*** Opening of Input records ***

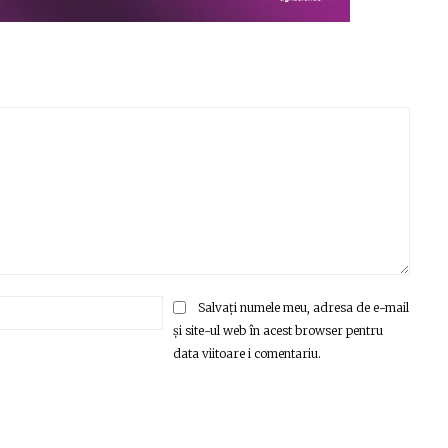
Email:*
Salvați numele meu, adresa de e-mail
și site-ul web în acest browser pentru
data viitoare i comentariu.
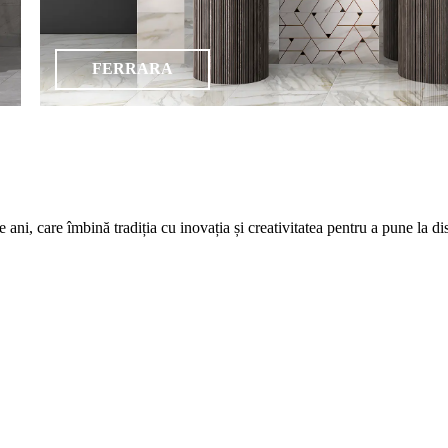
FERRARA
care îmbină tradiția cu inovația și creativitatea pentru a pune la dispozi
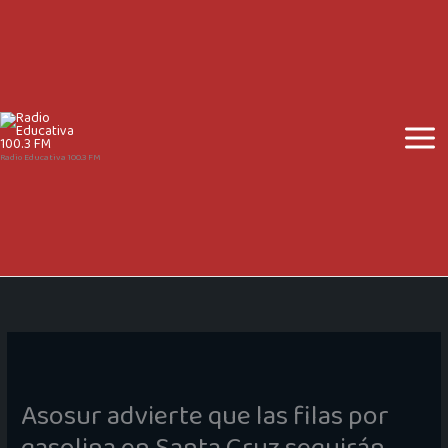
Ir
al
contenido
Radio Educativa 100.3 FM
Asosur advierte que las filas por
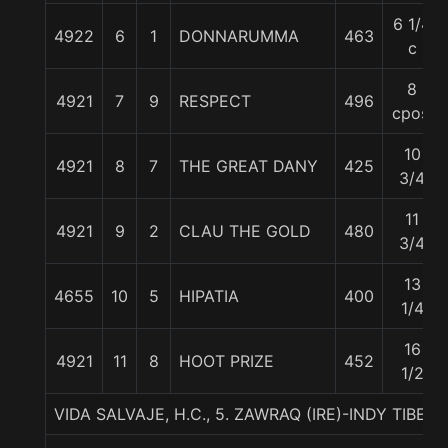
6 1/4
4922
6
1
DONNARUMMA
463
c
8
4921
7
9
RESPECT
496
cpos.
10
4921
8
7
THE GREAT DANY
425
3/4
11
4921
9
2
CLAU THE GOLD
480
3/4
13
4655
10
5
HIPATIA
400
1/4
16
4921
11
8
HOOT PRIZE
452
1/2
VIDA SALVAJE, H.C., 5. ZAWRAQ (IRE)-INDY TIBE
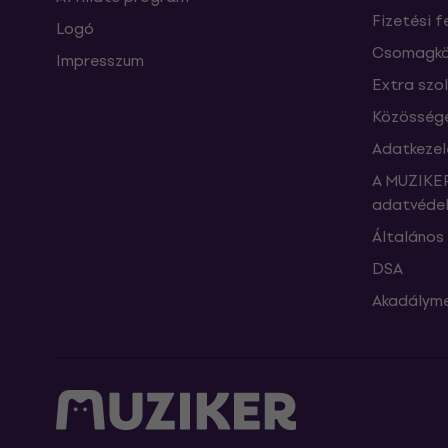
Fizetési f
Logó
Csomagkö
Impresszum
Extra szo
Közössége
Adatkezel
A MUZIKER
adatvédel
Általános 
DSA
Akadályme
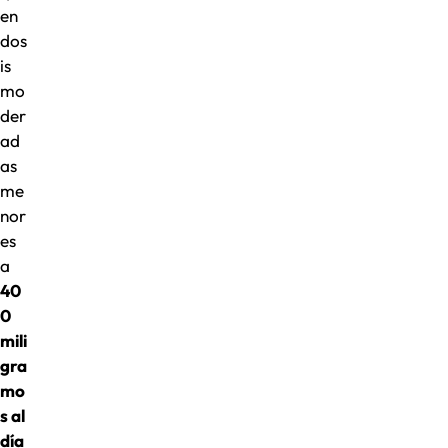
en
dos
is
mo
der
ad
as
me
nor
es
a
40
0
mili
gra
mo
s al
día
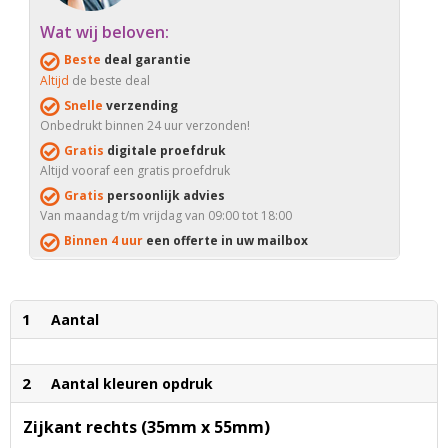
Wat wij beloven:
Beste
deal garantie
Altijd
de beste deal
Snelle
verzending
Onbedrukt binnen 24 uur verzonden!
Gratis
digitale proefdruk
Altijd vooraf een gratis proefdruk
Gratis
persoonlijk advies
Van maandag t/m vrijdag van 09:00 tot 18:00
Binnen 4 uur
een offerte in uw mailbox
1
Aantal
2
Aantal kleuren opdruk
Zijkant rechts (35mm x 55mm)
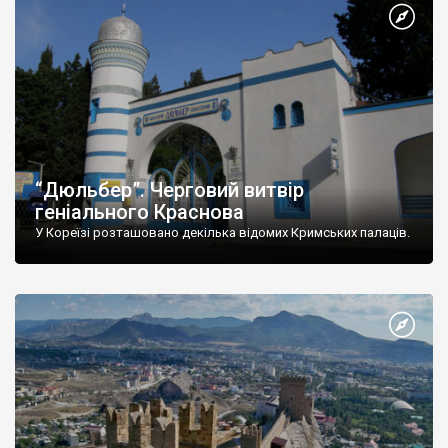
“Дюльбер”. Черговий витвір
геніального Краснова
У Кореїзі розташовано декілька відомих Кримських палаців.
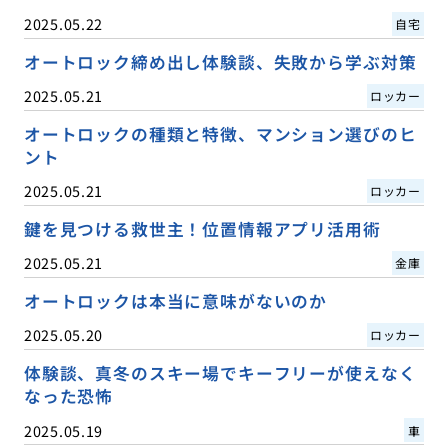
2025.05.22
自宅
オートロック締め出し体験談、失敗から学ぶ対策
2025.05.21
ロッカー
オートロックの種類と特徴、マンション選びのヒ
ント
2025.05.21
ロッカー
鍵を見つける救世主！位置情報アプリ活用術
2025.05.21
金庫
オートロックは本当に意味がないのか
2025.05.20
ロッカー
体験談、真冬のスキー場でキーフリーが使えなく
なった恐怖
2025.05.19
車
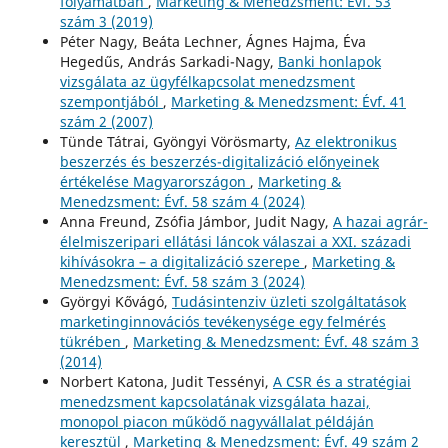
folyamatban
,
Marketing & Menedzsment: Évf. 53
szám 3 (2019)
Péter Nagy, Beáta Lechner, Ágnes Hajma, Éva
Hegedűs, András Sarkadi-Nagy,
Banki honlapok
vizsgálata az ügyfélkapcsolat menedzsment
szempontjából
,
Marketing & Menedzsment: Évf. 41
szám 2 (2007)
Tünde Tátrai, Gyöngyi Vörösmarty,
Az elektronikus
beszerzés és beszerzés-digitalizáció előnyeinek
értékelése Magyarországon
,
Marketing &
Menedzsment: Évf. 58 szám 4 (2024)
Anna Freund, Zsófia Jámbor, Judit Nagy,
A hazai agrár-
élelmiszeripari ellátási láncok válaszai a XXI. századi
kihívásokra – a digitalizáció szerepe
,
Marketing &
Menedzsment: Évf. 58 szám 3 (2024)
Györgyi Kővágó,
Tudásintenziv üzleti szolgáltatások
marketinginnovációs tevékenysége egy felmérés
tükrében
,
Marketing & Menedzsment: Évf. 48 szám 3
(2014)
Norbert Katona, Judit Tessényi,
A CSR és a stratégiai
menedzsment kapcsolatának vizsgálata hazai,
monopol piacon működő nagyvállalat példáján
keresztül
,
Marketing & Menedzsment: Évf. 49 szám 2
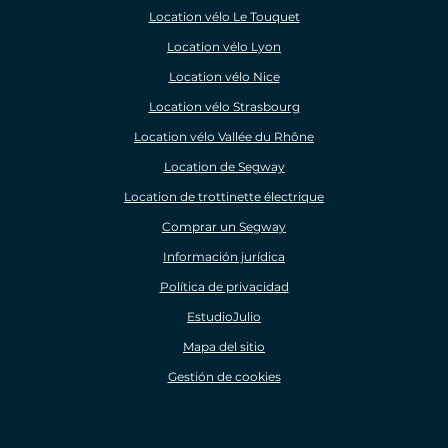
Location vélo Le Touquet
Location vélo Lyon
Location vélo Nice
Location vélo Strasbourg
Location vélo Vallée du Rhône
Location de Segway
Location de trottinette électrique
Comprar un Segway
Información jurídica
Política de privacidad
EstudioJulio
Mapa del sitio
Gestión de cookies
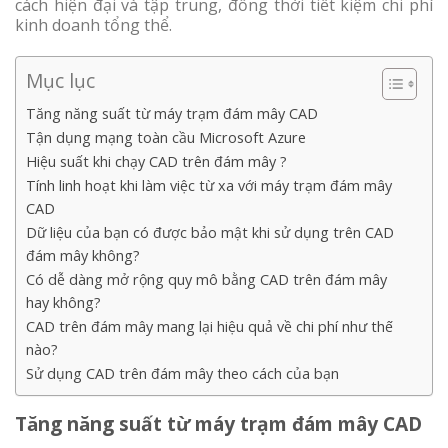
cách hiện đại và tập trung, đồng thời tiết kiệm chi phí
kinh doanh tổng thể.
Mục lục
Tăng năng suất từ máy trạm đám mây CAD
Tận dụng mạng toàn cầu Microsoft Azure
Hiệu suất khi chạy CAD trên đám mây ?
Tính linh hoạt khi làm việc từ xa với máy trạm đám mây
CAD
Dữ liệu của bạn có được bảo mật khi sử dụng trên CAD
đám mây không?
Có dễ dàng mở rộng quy mô bằng CAD trên đám mây
hay không?
CAD trên đám mây mang lại hiệu quả về chi phí như thế
nào?
Sử dụng CAD trên đám mây theo cách của bạn
Tăng năng suất từ máy trạm đám mây CAD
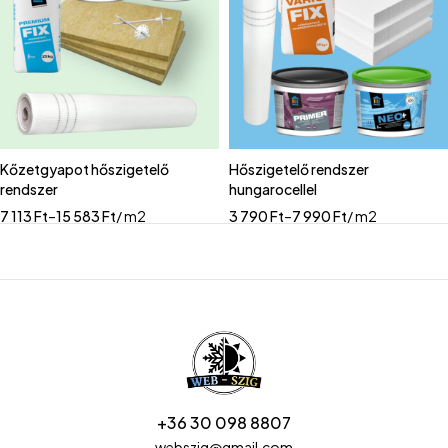
Kőzetgyapot hőszigetelő
Hőszigetelő rendszer
rendszer
hungarocellel
7 113
Ft
–
15 583
Ft
/ m2
3 790
Ft
–
7 990
Ft
/ m2
+36 30 098 8807
webszig@gmail.com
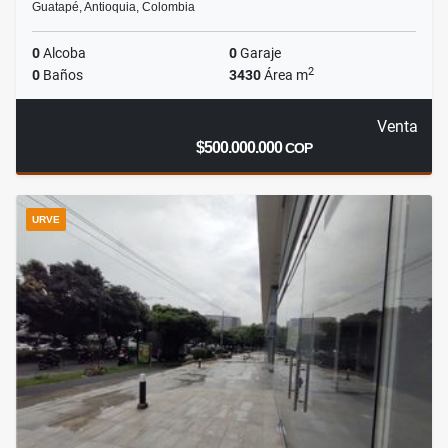
Guatapé, Antioquia, Colombia
0
Alcoba
0
Garaje
2
0
Baños
3430
Área m
Venta
$500.000.000
COP
URVE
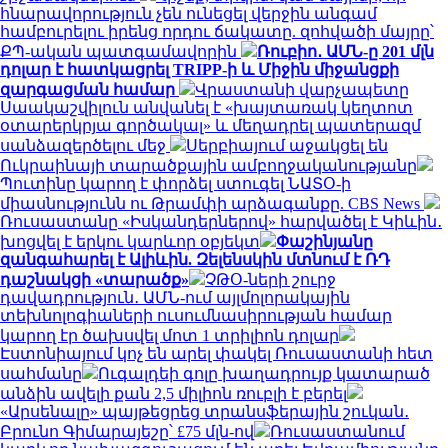
հնարավորություն չեն ունեցել վերջին անգամ
համբուրելու իրենց որդու ճակատը. զոհվածի մայրը՝
ՔՊ-ական պատգամավորին
Ռուբիո․ ԱՄՆ-ը 201 մլն
դոլար է հատկացրել TRIPP-ի և Միջին միջանցքի
զարգացման համար
Վրաստանի վարչապետը
Սաակաշվիլուն անվանել է «խայտառակ կեղտոտ
օտարերկրյա գործակալ» և մեղադրել պատերազմ
սանձազերծելու մեջ
Սերբիայում աջակցել են
Ուկրաինայի տարածքային ամբողջականությանը
Պուտինը կարող է փորձել ստուգել ՆԱՏՕ-ի
միասնությունն ու Թրամփի արձագանքը. CBS News
Ռուսաստանը «Իսկանդերներով» հարվածել է Կիևին․
խոցվել է երկու կարևոր օբյեկտ
Փաշինյանը
զանգահարել է Ալիևին. Զելենսկին մտնում է ՌԴ
դաշնակցի «տարածք»
ՉԹՕ-ների շուրջ
դավադրություն․ ԱՄՆ-ում այլմոլորակային
տեխնոլոգիաների ուսումնասիրության համար
կարող էր ծախսվել մոտ 1 տրիլիոն դոլար
Էստոնիայում կոչ են արել փակել Ռուսաստանի հետ
սահմանը
Ուգալդեի գոլը խաղադրույք կատարած
անձին ավելի քան 2,5 միլիոն ռուբլի է բերել
«Արսենալը» պայթեցրեց տրանսֆերային շուկան․
Բրունո Գիմարայեշը՝ £75 մլն-ով
Ռուսաստանում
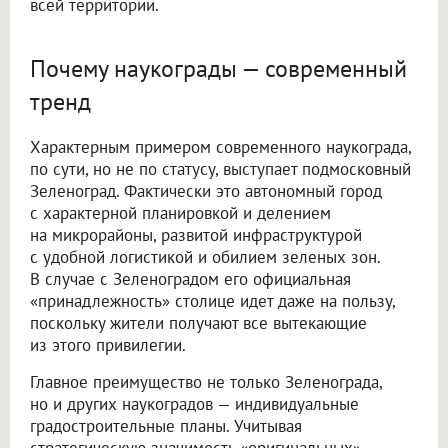
всей территории.
Почему наукограды — современный
тренд
Характерным примером современного наукограда,
по сути, но не по статусу, выступает подмосковный
Зеленоград. Фактически это автономный город
с характерной планировкой и делением
на микрорайоны, развитой инфраструктурой
с удобной логистикой и обилием зеленых зон.
В случае с Зеленоградом его официальная
«принадлежность» столице идет даже на пользу,
поскольку жители получают все вытекающие
из этого привилегии.
Главное преимущество не только Зеленограда,
но и других наукоградов — индивидуальные
градостроительные планы. Учитывая
стратегическую значимость «оригинальных»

*** Close of Input records ***

• _Task item_
Go through the data line by line and say how many lines contain "vizsgálata". Give the number alone.

• _Response for this exercise_
2